◆ Study text:
☆ ☆ ☆ ☆ ☆

I joined Phi Gamma Delta in 1997.  I was a junior.  My foray to Marquette University in frozen Milwaukee had ended in a broken heart and $30,000 in debt from just a single year of study.  I had followed a girl.  And it had failed, predictably so.  Still, I believe it was better to see it through.  I’m a romantic at heart, I guess.  Afterwards, I came home – to Stillwater – where I had always returned when life had given me a hard lesson and re-enrolled in Oklahoma State University.

In my absence, nearly all of my high school friends in one way or another had joined up with this fraternity known as Fiji.  A fraternity.  It was nearly a dirty word to me.  I hated the stereotype – drunken, half-witted alpha males – but I was told that this one was different.  This house was special.  It was blessed with young men that had true character – the kind of character and conviction that could change your life if you let it.  With reluctance, I signed and moved into the chapter house as a pledge.

Throughout my pledgeship, I looked to the brothers for proof of this character.  I studied them intently with a cynical eye.  I was surprised as I found many young men with considerable intelligence and promising talent.  Young men that I was proud to call friends, friends that I still keep to this day.  Yet among them all there was one person that stood before the rest.  I could see in him something else, something special,

His name was Wade.

He made me laugh.  He became my friend.  He became my roommate and my brother.  He changed my heart.

THE DAILY O’COLLEGIAN, October 29, 1998

Wade Scruggs, 21, was driving west on Lake McMurtry Road when he apparently swerved to miss a deer, and his vehicle rolled, said Trooper Todd Hatchett of Oklahoma Highway Patrol Thursday.  Scruggs was ejected from the car and killed …

The life of a pledge in any fraternity is always a trying time.  We were the lowest on the totem and so much of what is desire has to be earned.  Dinner service, house cleanings, pledge tests, coat and tie, and more.  We were united in our pledge class throughout all of it and often times pitted against the brotherhood, each having faced the same trials that we now faced.

☆ ☆ ☆ ☆ ☆

◆ Given entries:

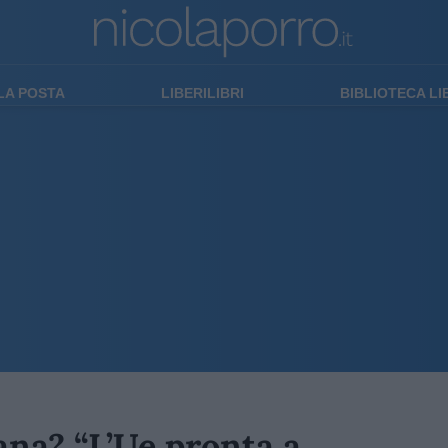
LA POSTA
LIBERILIBRI
BIBLIOTECA L
iana? “L’Ue pronta a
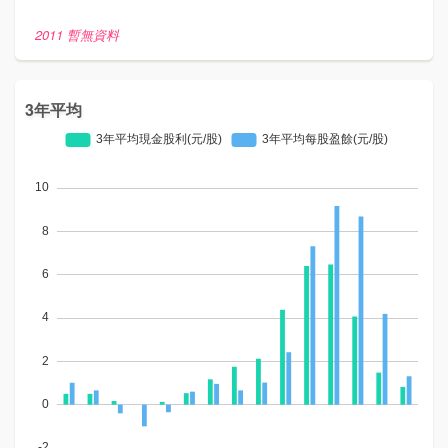
2011 暫無資料
3年平均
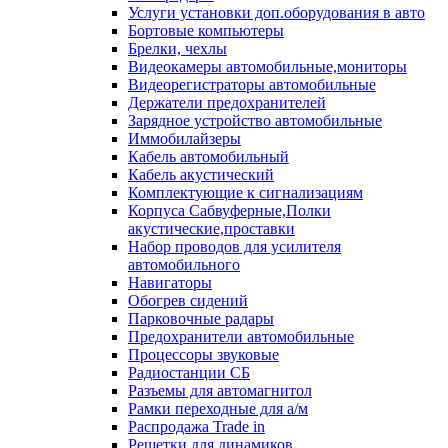
Услуги установки доп.оборудования в авто
Бортовые компьютеры
Брелки, чехлы
Видеокамеры автомобильные,мониторы
Видеорегистраторы автомобильные
Держатели предохранителей
Зарядное устройство автомобильные
Иммобилайзеры
Кабель автомобильный
Кабель акустический
Комплектующие к сигнализациям
Корпуса Сабвуферные,Полки
акустические,проставки
Набор проводов для усилителя
автомобильного
Навигаторы
Обогрев сидений
Парковочные радары
Предохранители автомобильные
Процессоры звуковые
Радиостанции СБ
Разъемы для автомагнитол
Рамки переходные для а/м
Распродажа Trade in
Решетки для динамиков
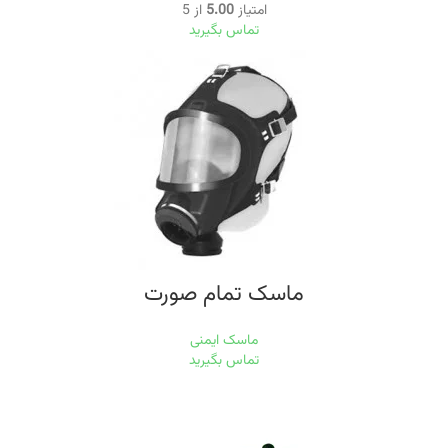
امتیاز
5.00
از 5
تماس بگیرید
ماسک تمام صورت
ماسک ایمنی
تماس بگیرید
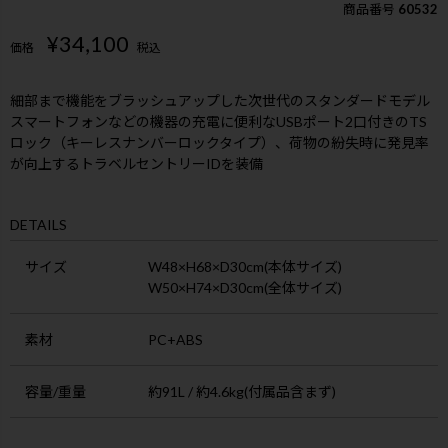
商品番号
60532
¥
34,100
価格
税込
細部まで機能をブラッシュアップした次世代のスタンダードモデル
スマートフォンなどの機器の充電に便利なUSBポート2口付きのTS
ロック（キーレスナンバーロックタイプ）、荷物の紛失時に発見率
が向上するトラベルセントリーIDを装備
DETAILS
サイズ
W48×H68×D30cm(本体サイズ)
W50×H74×D30cm(全体サイズ)
素材
PC+ABS
容量/重量
約91L / 約4.6kg(付属品含まず)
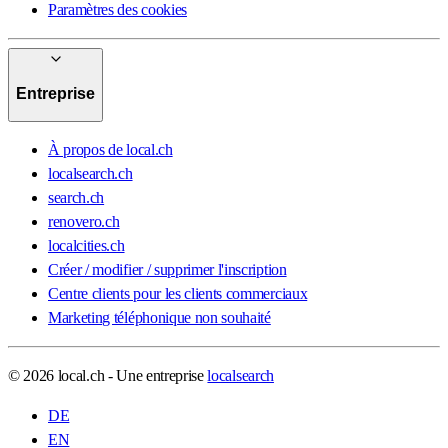
Paramètres des cookies
Entreprise
À propos de local.ch
localsearch.ch
search.ch
renovero.ch
localcities.ch
Créer / modifier / supprimer l'inscription
Centre clients pour les clients commerciaux
Marketing téléphonique non souhaité
© 2026 local.ch - Une entreprise
localsearch
DE
EN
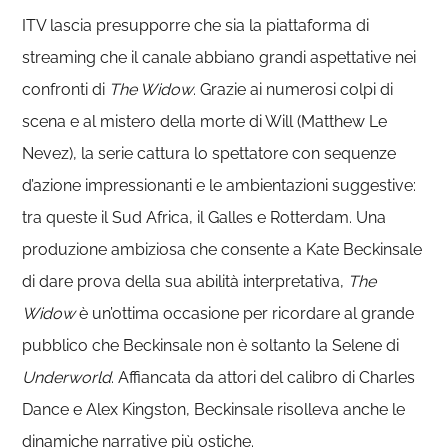
ITV lascia presupporre che sia la piattaforma di
streaming che il canale abbiano grandi aspettative nei
confronti di
The Widow
. Grazie ai numerosi colpi di
scena e al mistero della morte di Will (Matthew Le
Nevez), la serie cattura lo spettatore con sequenze
d’azione impressionanti e le ambientazioni suggestive:
tra queste il Sud Africa, il Galles e Rotterdam. Una
produzione ambiziosa che consente a Kate Beckinsale
di dare prova della sua abilità interpretativa,
The
Widow
è un’ottima occasione per ricordare al grande
pubblico che Beckinsale non è soltanto la Selene di
Underworld
. Affiancata da attori del calibro di Charles
Dance e Alex Kingston, Beckinsale risolleva anche le
dinamiche narrative più ostiche.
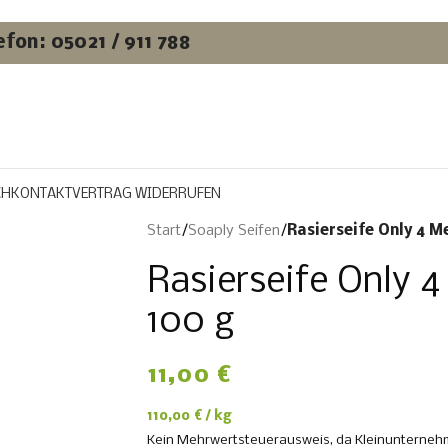
efon: 05021 / 911 788
CH
KONTAKT
VERTRAG WIDERRUFEN
Start
/
Soaply Seifen
/
Rasierseife Only 4 Me
Rasierseife Only 4
100 g
11,00
€
110,00
€
/
kg
Kein Mehrwertsteuerausweis, da Kleinunternehm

☆ ☆ ☆ ☆ ☆

◆ To-do item A: In the fraternity memoir, which university did the narrator re-enroll in after coming home to Stillwater?
◆ To-do item B: Render this sentence from the fraternity memoir in Spanish: "With reluctance, I signed and moved into the chapter house as a pledge."
◆ To-do item C: Pick up the fraternity memoir after its final sentence and carry it forward in the same voice.

◆ Output A: Oklahoma State University.

◆ Output B: Con reticencia, firmé y me mudé a la casa del capítulo como aspirante.

◆ Output C:
There are two types of newly initiated brothers.  These are the same ones that were struggling through the same experiences and challenges as my pledge class was now, only just a year earlier.  The memory of their own pledgeship is still fresh in their minds.  There are those that want to make it as hard as possible, eager and excited to exercise their new power over the next batch of pledges.  On the reverse, there those new brothers that feel sympathy for the pledges and secretly try to make their life easier.

That was Wade.

He didn’t have a mean bone in his body.  The other thing about Wade was that he was hilarious.  I watched him work a room with his big grin and mischievous eyes with amazement.  He was a natural.  People just liked him and desired his friendship.  I was no different.  There was one late night that I was up and about in the house, avoiding my studies as usual, when Jonathan and I convinced Wade to come to Short Cakes with us.  Short Cakes is a local, hole in the wall, all-night cafe.  For $1.30 you could get a stack of French toast and a side of stove grease.  It was priceless.

We were in our small booth, eating our pancakes and omelets.  The pledges sat on one side and Wade on the other.  During our conversation, Wade suddenly pointed at the two of us and said in the form of a blunt confession, “I think you are the two funniest guys in the house.   While we’ve been eating, I’ve been nervously wracking my brain for anything funny to say just to keep up.”  Of course, we burst out laughing.  That’s exactly what both Jonathan and I had been doing.  Neither of us would have had the courage to admit it.

But that was Wade.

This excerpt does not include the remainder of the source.